I am a graduate of Northwestern University. I received my degree from the School of Communication with an emphasis in Theatre and also studied English and Philosophy. At school, I took part in a University program linking student tutors with varsity athletes, and helped these athletes improve their grades in various subjects. I am most passionate about English and History. In my opinion, there is more to tutoring than knowledge of a subject. When a student needs tutoring, they often feel a lot of stress related to the subject for which they are seeking help. I can relate - the sound of the word "calculus" itself was once enough to give me cold sweats. As such, a tutor is not just someone who can teach material, but someone who can alleviate the stress and self-doubt often associated with academic struggle. Once a student views their subject as an invigorating challenge rather than a frightening enemy, they really begin to do their best work. When I tutor, I work to instill comfort and confidence with a subject as well as knowledge.
Education & Certification
Undergraduate Degree: Northwestern University - Bachelor of Science, Theatre
SAT Verbal: 760
In my spare time I enjoy reading fiction, watching and performing stand-up comedy, cooking, and jogging.
AP US History
College Level American History
High School English
High School Geography
High School Level American History
Q & A
What is your teaching philosophy?
Every student has different needs. A tutor has to be flexible. We have the privilege of spending a lot of time on one student's needs, and as such, we have a responsibility to be creative and adaptable as to what works best for each student.

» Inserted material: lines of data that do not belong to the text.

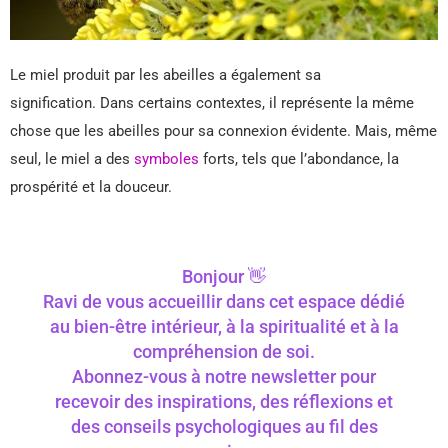
Le miel produit par les abeilles a également sa
signification. Dans certains contextes, il représente la même
chose que les abeilles pour sa connexion évidente. Mais, même
seul, le miel a des
symboles
forts, tels que l’abondance, la
prospérité et la douceur.
Bonjour 👋
Ravi de vous accueillir dans cet espace dédié
au bien-être intérieur, à la spiritualité et à la
compréhension de soi.
Abonnez-vous à notre newsletter pour
recevoir des inspirations, des réflexions et
des conseils psychologiques au fil des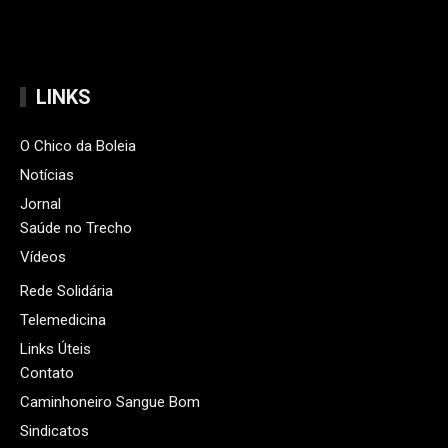
LINKS
O Chico da Boleia
Notícias
Jornal
Saúde no Trecho
Vídeos
Rede Solidária
Telemedicina
Links Úteis
Contato
Caminhoneiro Sangue Bom
Sindicatos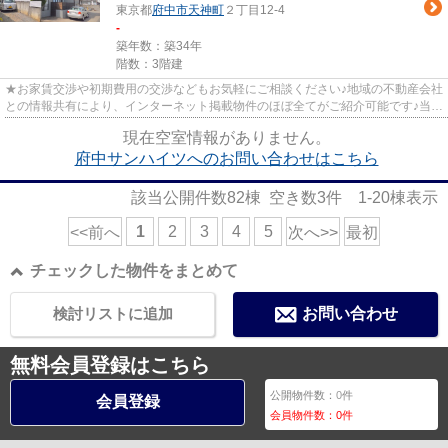
東京都
府中市
天神町
２丁目12-4
-
築年数：築34年
階数：3階建
★お家賃交渉や初期費用の交渉などもお気軽にご相談ください♪地域の不動産会社
との情報共有により、インターネット掲載物件のほぼ全てがご紹介可能です♪当店
は京王線府中駅徒歩３０秒☆...
現在空室情報がありません。
府中サンハイツへのお問い合わせはこちら
該当公開件数
82
棟 空き数
3
件
1-20
棟表示
1
2
3
4
5
<<前へ
次へ>>
最初
チェックした物件をまとめて
検討リストに追加
お問い合わせ
無料会員登録はこちら
公開物件数：
0
件
会員登録
会員物件数：
0
件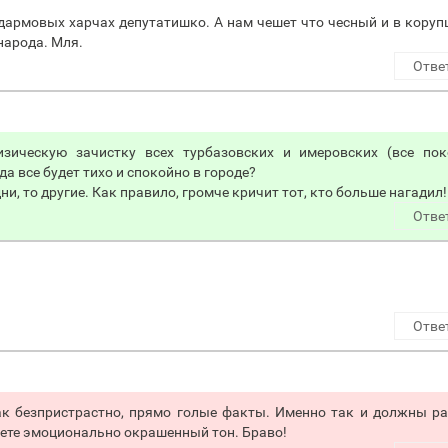
 дармовых харчах депутатишко. А нам чешет что чесный и в кору
народа. Мля.
Отве
зическую зачистку всех турбазовских и имеровских (все пок
а все будет тихо и спокойно в городе?
ни, то другие. Как правило, громче кричит тот, кто больше нагадил!
Отве
Отве
ак безпристрастно, прямо голые факты. Именно так и должны р
зуете эмоционально окрашенный тон. Браво!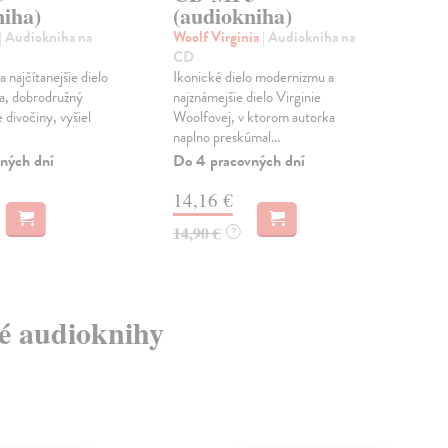
niha)
(audiokniha)
Dos
Aud
| Audiokniha na
Woolf Virginia
| Audiokniha na
Nes
CD
hodi
 najčítanejšie dielo
Ikonické dielo modernizmu a
kul
a, dobrodružný
najznámejšie dielo Virginie
Idio
 divočiny, vyšiel
Woolfovej, v ktorom autorka
naplno preskúmal...
Na 
ných dní
Do 4 pracovných dní
23
14,16 €
24,
14,90 €
?
vé audioknihy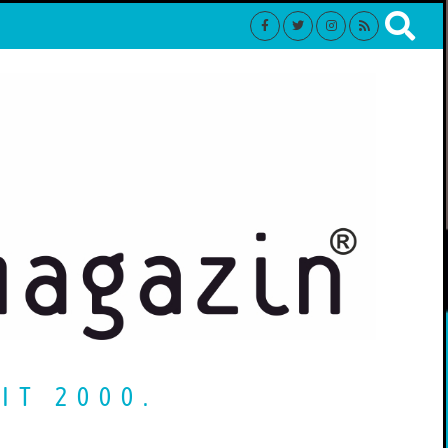
IT 2000.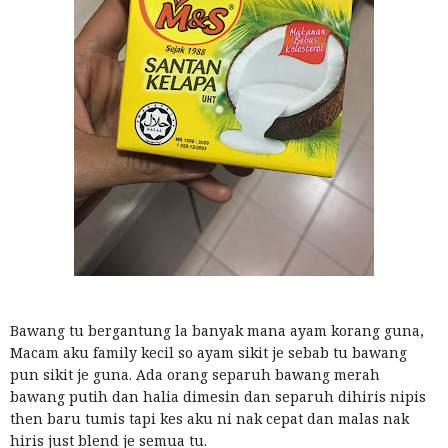
Bawang tu bergantung la banyak mana ayam korang guna,
Macam aku family kecil so ayam sikit je sebab tu bawang
pun sikit je guna. Ada orang separuh bawang merah
bawang putih dan halia dimesin dan separuh dihiris nipis
then baru tumis tapi kes aku ni nak cepat dan malas nak
hiris just blend je semua tu.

What might you do in a typical first session with a student?
The first thing I do is get a feel for how the student feels about the subject. Find out what annoys them, what scares them, and why this particular subject is an area in need of extra help. Then, I try to assuage any fears or anxieties before starting on the actual material.
How can you help a student become an independent learner?
It's all about instilling confidence. I needed a math tutor in high school, and it made me feel like I was stupid. As soon as the student can lose any preconceived notions about themselves or their intellectual/academic abilities, they are freed up to put in their best effort.
How would you help a student stay motivated?
Show them that you actually care. Ask them about their interests and passions outside of school. Be a mentor in addition to a tutor.
If a student has difficulty learning a skill or concept, what would you do?
Try and break the mold - get them out of the trap of thinking about the skill or concept in the same old way. Usually through some sort of creative exercise - drawing, music, writing, whatever they are into.